● **WHAT THE EXERCISE ASKS**:
The whole listing should come back exactly as written, except for the pictures.

● **DATA SEGMENT**:
□ □ □ □ □ □ □

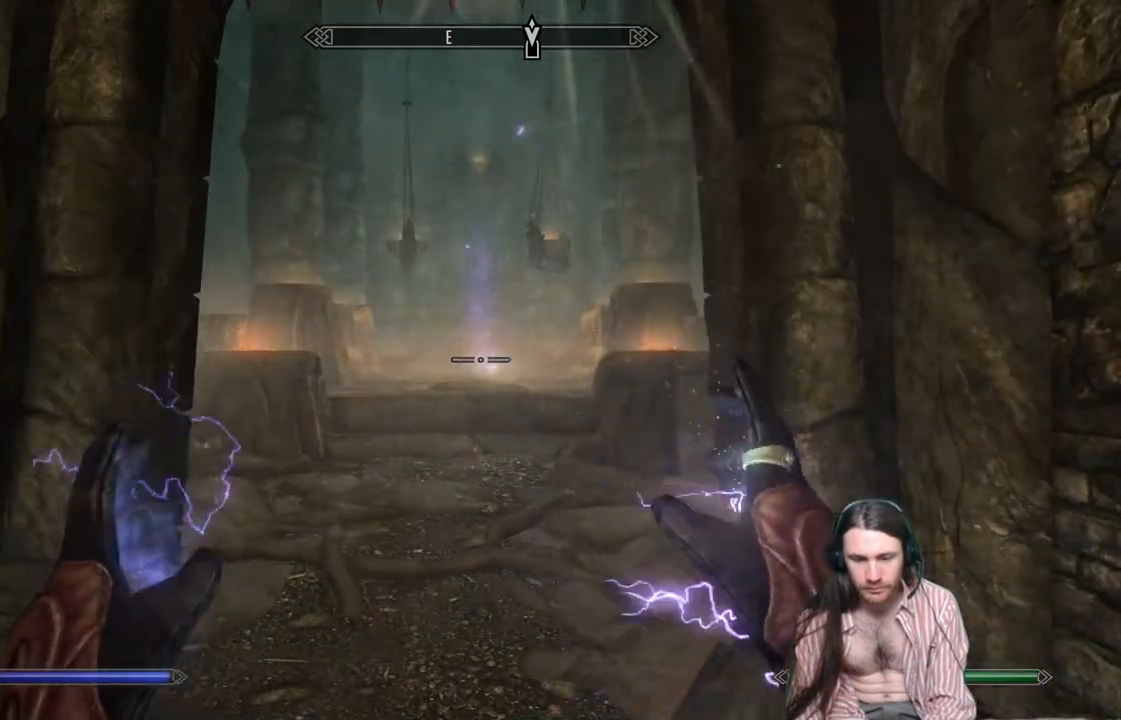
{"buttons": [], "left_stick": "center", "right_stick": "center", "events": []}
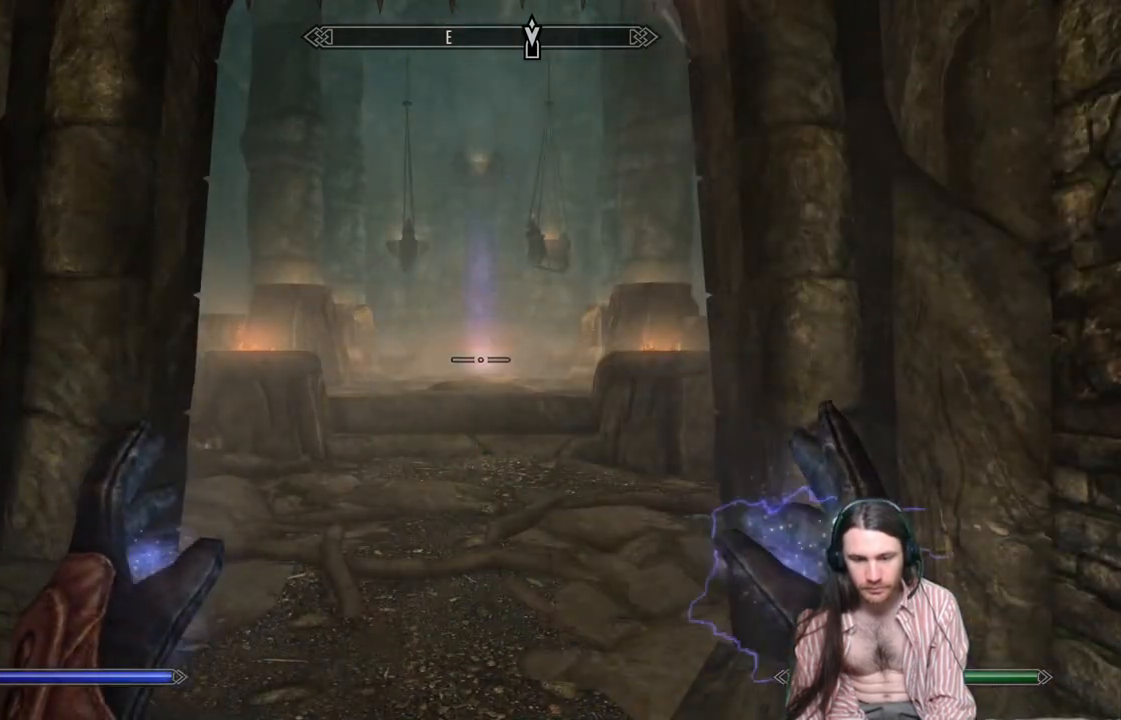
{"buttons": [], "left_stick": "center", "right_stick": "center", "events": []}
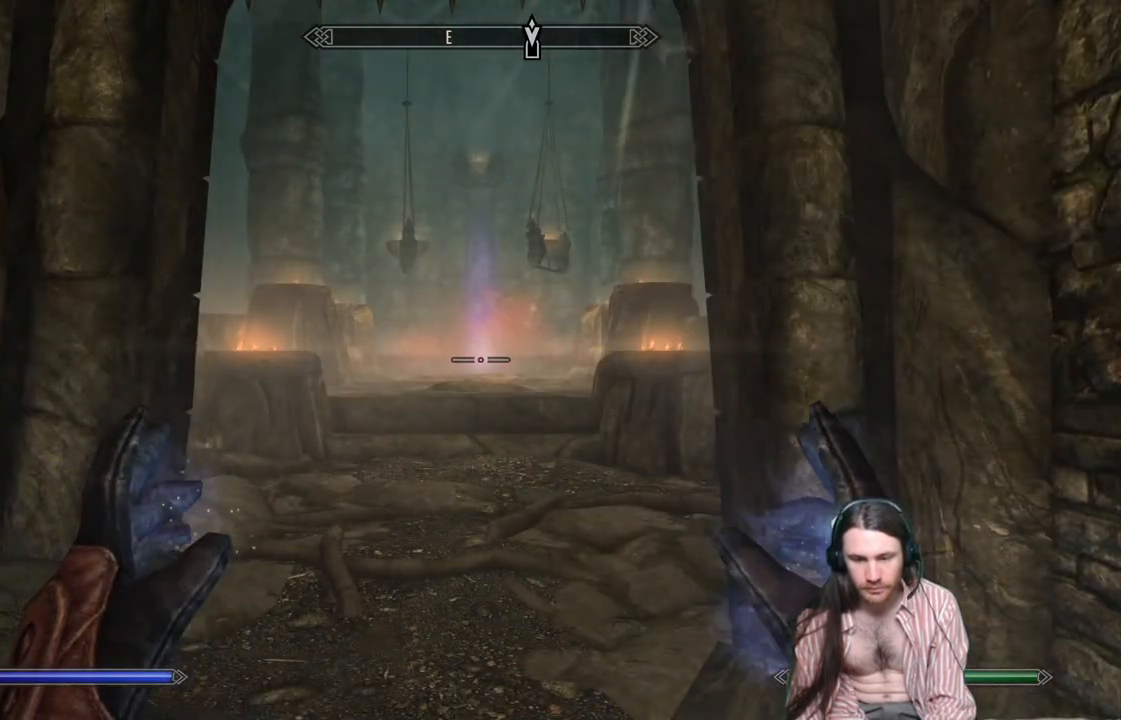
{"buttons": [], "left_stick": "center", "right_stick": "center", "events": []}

□ □ □ □ □ □ □

● **TASK RESPONSE**:
{"buttons": [], "left_stick": "center", "right_stick": "center", "events": []}
{"buttons": [], "left_stick": "center", "right_stick": "center", "events": []}
{"buttons": [], "left_stick": "center", "right_stick": "center", "events": []}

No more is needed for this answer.